__Data in this exercise__.
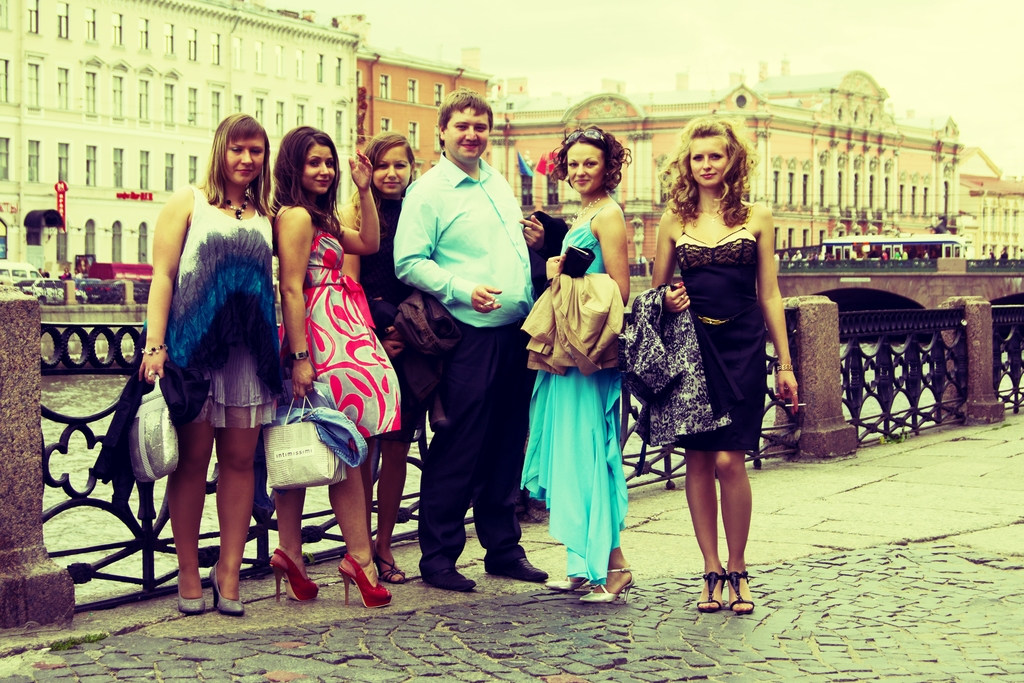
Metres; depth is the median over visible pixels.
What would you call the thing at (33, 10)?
window
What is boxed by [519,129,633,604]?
woman
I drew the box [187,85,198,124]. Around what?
window
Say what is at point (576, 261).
clutch bag
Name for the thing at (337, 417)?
denim jacket
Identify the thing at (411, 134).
window
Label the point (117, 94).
window
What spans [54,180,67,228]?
red sign
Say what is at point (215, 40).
window
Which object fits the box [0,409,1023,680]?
pavement
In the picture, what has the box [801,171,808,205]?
window
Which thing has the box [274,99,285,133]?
window
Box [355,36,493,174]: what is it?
red building
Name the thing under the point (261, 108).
window
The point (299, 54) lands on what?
window
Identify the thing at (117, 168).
window
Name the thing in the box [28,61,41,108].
window
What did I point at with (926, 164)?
pink building
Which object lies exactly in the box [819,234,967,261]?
bus
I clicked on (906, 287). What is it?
bridge
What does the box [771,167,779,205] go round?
window
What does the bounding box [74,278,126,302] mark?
car
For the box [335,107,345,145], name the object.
window
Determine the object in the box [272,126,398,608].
woman
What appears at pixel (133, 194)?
red sign
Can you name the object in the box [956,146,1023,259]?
building
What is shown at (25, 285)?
car
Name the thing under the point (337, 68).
window
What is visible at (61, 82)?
window
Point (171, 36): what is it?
window
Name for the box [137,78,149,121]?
window
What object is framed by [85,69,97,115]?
window
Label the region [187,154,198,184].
window
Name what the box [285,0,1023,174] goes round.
sky
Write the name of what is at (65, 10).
window
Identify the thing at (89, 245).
window
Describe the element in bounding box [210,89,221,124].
window
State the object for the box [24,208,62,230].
awning
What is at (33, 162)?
window
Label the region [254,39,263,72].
window
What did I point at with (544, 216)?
black jacket
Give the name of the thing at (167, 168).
window
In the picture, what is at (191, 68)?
white building
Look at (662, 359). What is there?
jacket
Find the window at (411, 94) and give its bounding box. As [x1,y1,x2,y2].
[407,77,417,102]
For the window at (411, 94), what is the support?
in the red building at (361, 66)
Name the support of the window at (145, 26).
in the white building at (191, 68)
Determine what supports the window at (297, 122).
in the white building at (191, 68)
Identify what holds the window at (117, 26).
in the white building at (191, 68)
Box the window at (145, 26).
[138,16,149,51]
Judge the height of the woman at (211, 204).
1.735 m
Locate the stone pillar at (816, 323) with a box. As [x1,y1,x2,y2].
[785,296,855,460]
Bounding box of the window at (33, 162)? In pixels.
[27,139,40,181]
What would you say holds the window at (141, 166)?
in the white building at (191, 68)
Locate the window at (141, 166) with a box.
[139,150,149,189]
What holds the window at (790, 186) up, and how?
in the pink building at (926, 164)
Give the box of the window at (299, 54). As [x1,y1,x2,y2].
[294,48,303,80]
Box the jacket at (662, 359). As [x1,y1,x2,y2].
[621,285,735,448]
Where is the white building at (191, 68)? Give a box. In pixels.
[0,0,364,272]
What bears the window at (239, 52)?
in the white building at (191, 68)
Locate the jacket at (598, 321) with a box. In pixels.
[522,271,624,377]
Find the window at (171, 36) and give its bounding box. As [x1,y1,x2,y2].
[163,21,174,56]
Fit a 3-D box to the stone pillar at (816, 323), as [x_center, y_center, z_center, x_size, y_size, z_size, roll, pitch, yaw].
[2.012,0.216,12.668,0.421,1.046,0.468,1,3,23]
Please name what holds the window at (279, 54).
in the white building at (191, 68)
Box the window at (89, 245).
[84,219,96,258]
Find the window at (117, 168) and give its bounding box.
[112,147,123,187]
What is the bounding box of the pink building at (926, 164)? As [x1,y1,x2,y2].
[480,61,968,263]
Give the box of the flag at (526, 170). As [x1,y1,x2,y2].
[517,151,534,177]
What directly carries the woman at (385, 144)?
on the pavement
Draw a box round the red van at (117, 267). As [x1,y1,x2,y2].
[86,262,153,280]
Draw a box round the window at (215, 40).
[210,33,221,65]
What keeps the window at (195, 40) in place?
in the white building at (191, 68)
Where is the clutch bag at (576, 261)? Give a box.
[561,245,595,277]
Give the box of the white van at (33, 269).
[0,260,42,281]
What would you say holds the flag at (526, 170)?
attached to the pink building at (926, 164)
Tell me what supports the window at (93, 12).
in the white building at (191, 68)
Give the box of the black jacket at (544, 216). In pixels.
[524,211,569,297]
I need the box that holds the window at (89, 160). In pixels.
[85,145,97,185]
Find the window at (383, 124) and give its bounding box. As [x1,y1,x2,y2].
[380,117,391,132]
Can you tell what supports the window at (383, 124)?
in the red building at (361, 66)
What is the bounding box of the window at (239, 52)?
[232,35,243,70]
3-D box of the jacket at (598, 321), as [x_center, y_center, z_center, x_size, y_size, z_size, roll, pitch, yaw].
[0.228,-0.058,6.768,0.399,0.402,0.355,0,3,-3]
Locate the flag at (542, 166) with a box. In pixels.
[535,154,548,175]
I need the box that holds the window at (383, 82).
[379,72,389,99]
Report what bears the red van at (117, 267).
on the ground
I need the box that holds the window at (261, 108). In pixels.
[254,94,265,123]
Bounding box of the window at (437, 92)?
[433,82,443,105]
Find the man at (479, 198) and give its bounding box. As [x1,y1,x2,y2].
[393,89,548,592]
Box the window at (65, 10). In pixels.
[58,2,69,38]
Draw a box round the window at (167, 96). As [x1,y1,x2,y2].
[163,81,175,126]
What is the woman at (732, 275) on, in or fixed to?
on the pavement
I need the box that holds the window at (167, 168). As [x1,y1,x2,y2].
[164,152,175,190]
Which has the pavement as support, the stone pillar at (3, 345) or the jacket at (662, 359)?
the stone pillar at (3, 345)
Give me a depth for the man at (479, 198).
7.36 m
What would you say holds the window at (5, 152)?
in the white building at (191, 68)
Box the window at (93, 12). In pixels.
[85,6,96,41]
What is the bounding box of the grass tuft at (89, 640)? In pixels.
[48,630,109,651]
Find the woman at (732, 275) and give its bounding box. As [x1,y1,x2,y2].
[645,119,796,615]
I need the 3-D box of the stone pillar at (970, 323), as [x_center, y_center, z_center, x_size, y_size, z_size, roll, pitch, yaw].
[3.669,0.140,15.198,0.405,1.023,0.444,1,3,23]
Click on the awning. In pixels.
(35, 212)
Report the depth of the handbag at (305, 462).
6.57 m
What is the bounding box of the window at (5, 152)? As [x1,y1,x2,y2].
[0,137,9,180]
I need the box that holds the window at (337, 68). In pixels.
[334,55,343,85]
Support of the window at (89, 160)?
in the white building at (191, 68)
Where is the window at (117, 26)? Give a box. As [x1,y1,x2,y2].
[112,11,123,46]
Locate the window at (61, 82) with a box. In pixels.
[57,66,69,110]
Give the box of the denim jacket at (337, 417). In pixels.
[278,389,365,472]
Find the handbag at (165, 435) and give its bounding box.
[131,380,179,484]
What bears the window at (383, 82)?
in the red building at (361, 66)
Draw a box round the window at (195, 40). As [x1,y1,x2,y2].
[187,27,198,61]
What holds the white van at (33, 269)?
on the ground
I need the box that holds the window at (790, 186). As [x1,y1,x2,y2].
[786,169,794,205]
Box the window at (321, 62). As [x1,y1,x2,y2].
[316,52,324,82]
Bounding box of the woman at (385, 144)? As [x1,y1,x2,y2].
[344,133,430,584]
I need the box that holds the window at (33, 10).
[27,0,39,32]
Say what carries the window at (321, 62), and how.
in the white building at (191, 68)
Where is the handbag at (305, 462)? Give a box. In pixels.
[263,405,343,490]
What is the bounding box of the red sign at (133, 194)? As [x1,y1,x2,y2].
[115,190,153,200]
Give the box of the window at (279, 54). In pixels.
[275,45,284,76]
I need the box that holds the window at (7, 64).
[0,57,9,102]
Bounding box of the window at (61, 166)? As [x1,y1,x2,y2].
[57,142,69,182]
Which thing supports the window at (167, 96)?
in the white building at (191, 68)
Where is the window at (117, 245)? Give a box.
[111,220,122,261]
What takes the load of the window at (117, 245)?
in the white building at (191, 68)
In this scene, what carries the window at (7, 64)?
in the white building at (191, 68)
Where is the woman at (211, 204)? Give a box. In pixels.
[144,116,280,614]
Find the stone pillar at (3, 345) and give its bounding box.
[0,285,73,629]
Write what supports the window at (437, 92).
in the red building at (361, 66)
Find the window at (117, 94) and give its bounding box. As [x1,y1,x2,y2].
[112,74,123,117]
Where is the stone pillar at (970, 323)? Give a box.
[940,296,1002,423]
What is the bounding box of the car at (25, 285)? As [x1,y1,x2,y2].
[10,277,66,302]
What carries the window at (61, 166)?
in the white building at (191, 68)
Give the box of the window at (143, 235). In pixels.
[137,222,148,263]
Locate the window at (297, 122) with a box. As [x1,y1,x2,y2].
[295,100,305,126]
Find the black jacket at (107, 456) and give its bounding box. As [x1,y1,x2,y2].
[94,361,210,497]
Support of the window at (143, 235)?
in the white building at (191, 68)
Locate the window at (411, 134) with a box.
[407,121,418,148]
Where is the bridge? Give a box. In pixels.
[772,258,1023,310]
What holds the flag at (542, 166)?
attached to the pink building at (926, 164)
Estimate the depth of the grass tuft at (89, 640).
6.26 m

__What the task requires__.
Write out exactly the final stretch of the listing above, beginning at the line that contains "Give the box of the window at (143, 235)." and ending at its last line, with nothing added.

__Response to this task__.
Give the box of the window at (143, 235). In pixels.
[137,222,148,263]
Locate the window at (297, 122) with a box. As [x1,y1,x2,y2].
[295,100,305,126]
Find the black jacket at (107, 456) and give its bounding box. As [x1,y1,x2,y2].
[94,361,210,497]
Support of the window at (143, 235)?
in the white building at (191, 68)
Locate the window at (411, 134) with a box.
[407,121,418,148]
Where is the bridge? Give a box. In pixels.
[772,258,1023,310]
What holds the flag at (542, 166)?
attached to the pink building at (926, 164)
Estimate the depth of the grass tuft at (89, 640).
6.26 m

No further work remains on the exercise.